Return only the line containing "Now the white square pad (222,162,253,186)." and each line after it, exactly as written, through the end of the records.

Records drawn from a dataset:
☆ ☆ ☆
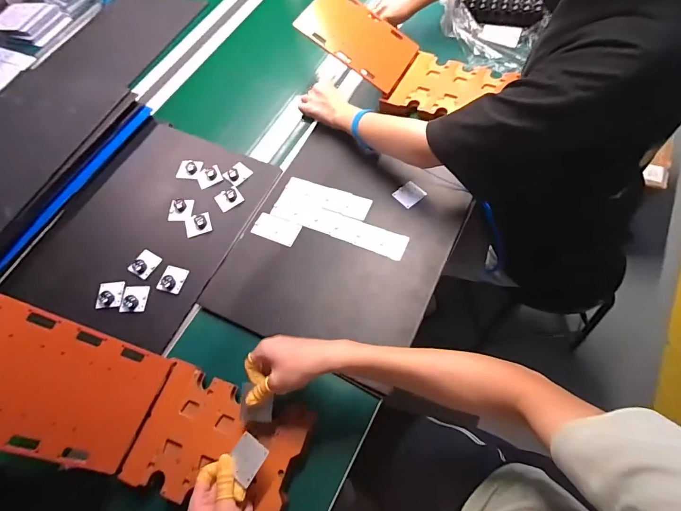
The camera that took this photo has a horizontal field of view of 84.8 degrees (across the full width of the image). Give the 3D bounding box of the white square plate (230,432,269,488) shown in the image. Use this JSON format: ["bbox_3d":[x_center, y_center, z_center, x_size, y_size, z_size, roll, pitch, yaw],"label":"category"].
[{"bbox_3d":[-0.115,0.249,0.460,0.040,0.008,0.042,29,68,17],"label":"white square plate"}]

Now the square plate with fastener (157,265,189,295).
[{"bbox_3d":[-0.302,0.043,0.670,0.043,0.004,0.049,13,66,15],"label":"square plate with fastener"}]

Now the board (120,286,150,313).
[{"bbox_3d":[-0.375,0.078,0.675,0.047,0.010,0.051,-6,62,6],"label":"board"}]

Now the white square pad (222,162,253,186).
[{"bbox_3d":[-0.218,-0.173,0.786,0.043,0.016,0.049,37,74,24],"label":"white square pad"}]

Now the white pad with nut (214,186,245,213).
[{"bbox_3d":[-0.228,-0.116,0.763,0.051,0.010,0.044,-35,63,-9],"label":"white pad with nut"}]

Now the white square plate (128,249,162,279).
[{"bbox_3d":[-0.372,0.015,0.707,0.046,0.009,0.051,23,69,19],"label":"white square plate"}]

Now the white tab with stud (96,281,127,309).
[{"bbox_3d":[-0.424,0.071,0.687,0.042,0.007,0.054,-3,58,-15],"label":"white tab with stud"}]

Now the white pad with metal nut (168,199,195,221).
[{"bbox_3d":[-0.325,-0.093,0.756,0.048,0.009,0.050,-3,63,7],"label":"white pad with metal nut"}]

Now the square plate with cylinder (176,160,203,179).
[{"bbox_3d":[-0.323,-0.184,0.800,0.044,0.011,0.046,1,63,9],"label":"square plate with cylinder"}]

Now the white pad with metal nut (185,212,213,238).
☆ ☆ ☆
## [EXERCISE SOLUTION]
Now the white square pad (222,162,253,186).
[{"bbox_3d":[-0.218,-0.173,0.786,0.043,0.016,0.049,37,74,24],"label":"white square pad"}]

Now the white pad with nut (214,186,245,213).
[{"bbox_3d":[-0.228,-0.116,0.763,0.051,0.010,0.044,-35,63,-9],"label":"white pad with nut"}]

Now the white square plate (128,249,162,279).
[{"bbox_3d":[-0.372,0.015,0.707,0.046,0.009,0.051,23,69,19],"label":"white square plate"}]

Now the white tab with stud (96,281,127,309).
[{"bbox_3d":[-0.424,0.071,0.687,0.042,0.007,0.054,-3,58,-15],"label":"white tab with stud"}]

Now the white pad with metal nut (168,199,195,221).
[{"bbox_3d":[-0.325,-0.093,0.756,0.048,0.009,0.050,-3,63,7],"label":"white pad with metal nut"}]

Now the square plate with cylinder (176,160,203,179).
[{"bbox_3d":[-0.323,-0.184,0.800,0.044,0.011,0.046,1,63,9],"label":"square plate with cylinder"}]

Now the white pad with metal nut (185,212,213,238).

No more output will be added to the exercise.